Dataset entries
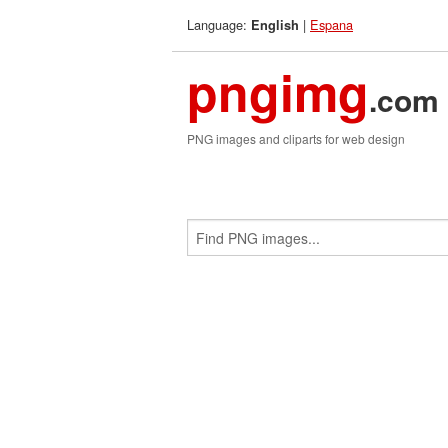
Language:
|
Espana
English
pngimg
.com
PNG images and cliparts for web design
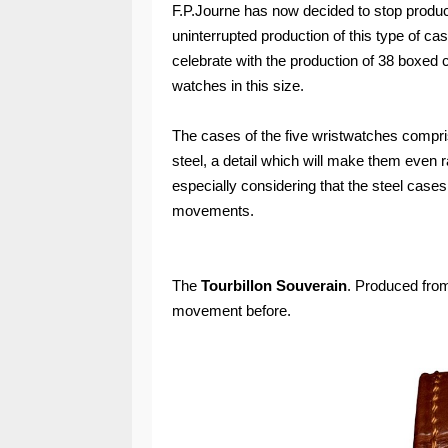
F.P.Journe has now decided to stop produc
uninterrupted production of this type of cas
celebrate with the production of 38 boxed 
watches in this size.
The cases of the five wristwatches compris
steel, a detail which will make them even r
especially considering that the steel case
movements.
The
Tourbillon Souverain
. Produced from
movement before.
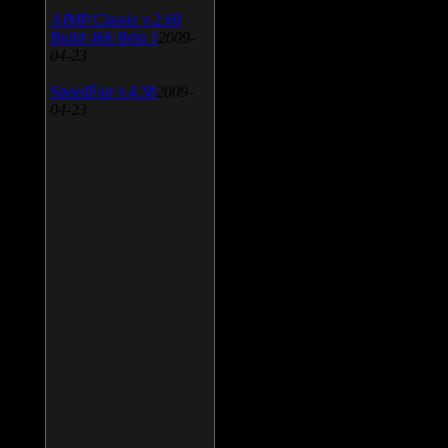
AIMP Classic v.2.60
Build 466 Beta 1
2009-
04-23
SpeedFan v.4.38
2009-
04-23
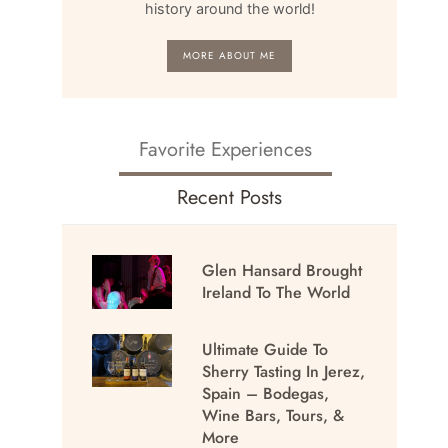
history around the world!
MORE ABOUT ME
Favorite Experiences
Recent Posts
Glen Hansard Brought
Ireland To The World
Ultimate Guide To
Sherry Tasting In Jerez,
Spain – Bodegas,
Wine Bars, Tours, &
More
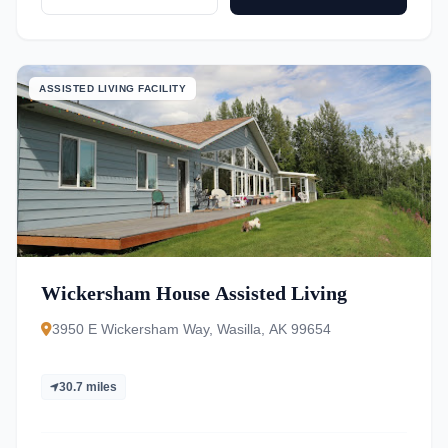
ASSISTED LIVING FACILITY
Wickersham House Assisted Living
3950 E Wickersham Way, Wasilla, AK 99654
30.7 miles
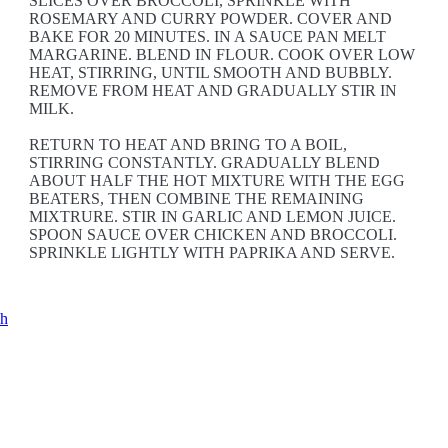
SLICES OVER BROCCOLI, SPRINKLE WITH
ROSEMARY AND CURRY POWDER. COVER AND
BAKE FOR 20 MINUTES. IN A SAUCE PAN MELT
MARGARINE. BLEND IN FLOUR. COOK OVER LOW
HEAT, STIRRING, UNTIL SMOOTH AND BUBBLY.
REMOVE FROM HEAT AND GRADUALLY STIR IN
MILK.
RETURN TO HEAT AND BRING TO A BOIL,
STIRRING CONSTANTLY. GRADUALLY BLEND
ABOUT HALF THE HOT MIXTURE WITH THE EGG
BEATERS, THEN COMBINE THE REMAINING
MIXTRURE. STIR IN GARLIC AND LEMON JUICE.
SPOON SAUCE OVER CHICKEN AND BROCCOLI.
SPRINKLE LIGHTLY WITH PAPRIKA AND SERVE.
ch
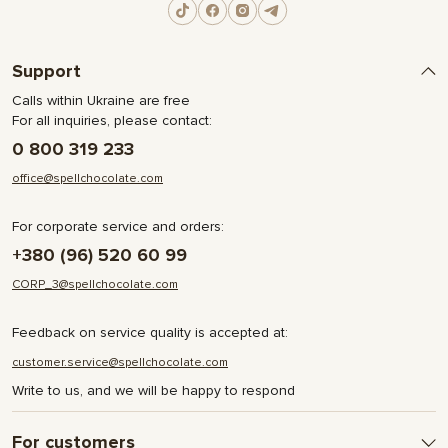
Support
Calls within Ukraine are free
For all inquiries, please contact:
0 800 319 233
office@spellchocolate.com
For corporate service and orders:
+380 (96) 520 60 99
CORP_3@spellchocolate.com
Feedback on service quality is accepted at:
customer.service@spellchocolate.com
Write to us, and we will be happy to respond
For customers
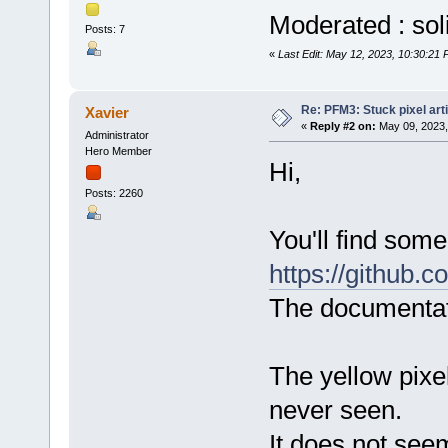
Moderated : sol
Posts: 7
«
Last Edit: May 12, 2023, 10:30:21 
Re: PFM3: Stuck pixel art
Xavier
«
Reply #2 on:
May 09, 2023,
Administrator
Hero Member
Hi,
Posts: 2260
You'll find som
https://github.
The documentati
The yellow pixe
never seen.
It does not seem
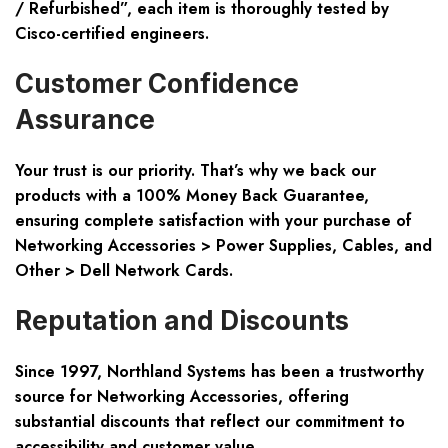
/ Refurbished”
, each item is thoroughly tested by
Cisco-certified engineers.
Customer Confidence
Assurance
Your trust is our priority. That’s why we back our
products with a
100% Money Back Guarantee
,
ensuring complete satisfaction with your purchase of
Networking Accessories > Power Supplies, Cables, and
Other > Dell Network Cards.
Reputation and Discounts
Since 1997, Northland Systems has been a trustworthy
source for Networking Accessories, offering
substantial discounts that reflect our commitment to
accessibility and customer value.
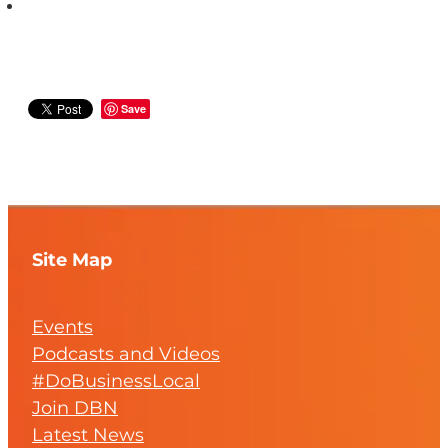
Save
Site Map
Events
Podcasts and Videos
#DoBusinessLocal
Join DBN
Latest News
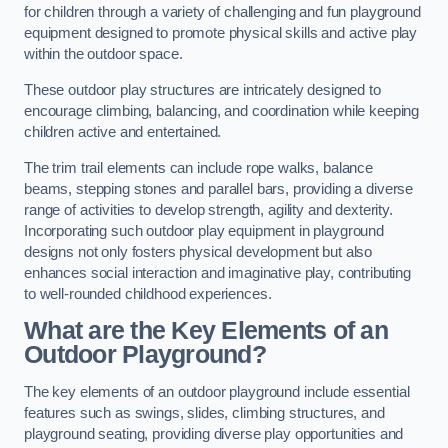
for children through a variety of challenging and fun playground
equipment designed to promote physical skills and active play
within the outdoor space.
These outdoor play structures are intricately designed to
encourage climbing, balancing, and coordination while keeping
children active and entertained.
The trim trail elements can include rope walks, balance
beams, stepping stones and parallel bars, providing a diverse
range of activities to develop strength, agility and dexterity.
Incorporating such outdoor play equipment in playground
designs not only fosters physical development but also
enhances social interaction and imaginative play, contributing
to well-rounded childhood experiences.
What are the Key Elements of an
Outdoor Playground?
The key elements of an outdoor playground include essential
features such as swings, slides, climbing structures, and
playground seating, providing diverse play opportunities and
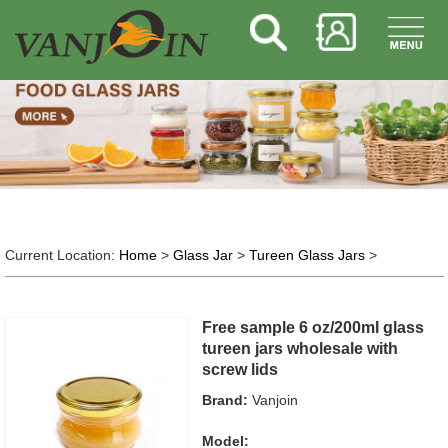
Current Location:
Home
>
Glass Jar
>
Tureen Glass Jars
>
Free sample 6 oz/200ml glass
tureen jars wholesale with
screw lids
Brand:
Vanjoin
Model:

• PROBLEM TO WORK ON:
Report each line in the data that holds the word "structures".

• EXERCISE ANSWER:
These outdoor play structures are intricately designed to
features such as swings, slides, climbing structures, and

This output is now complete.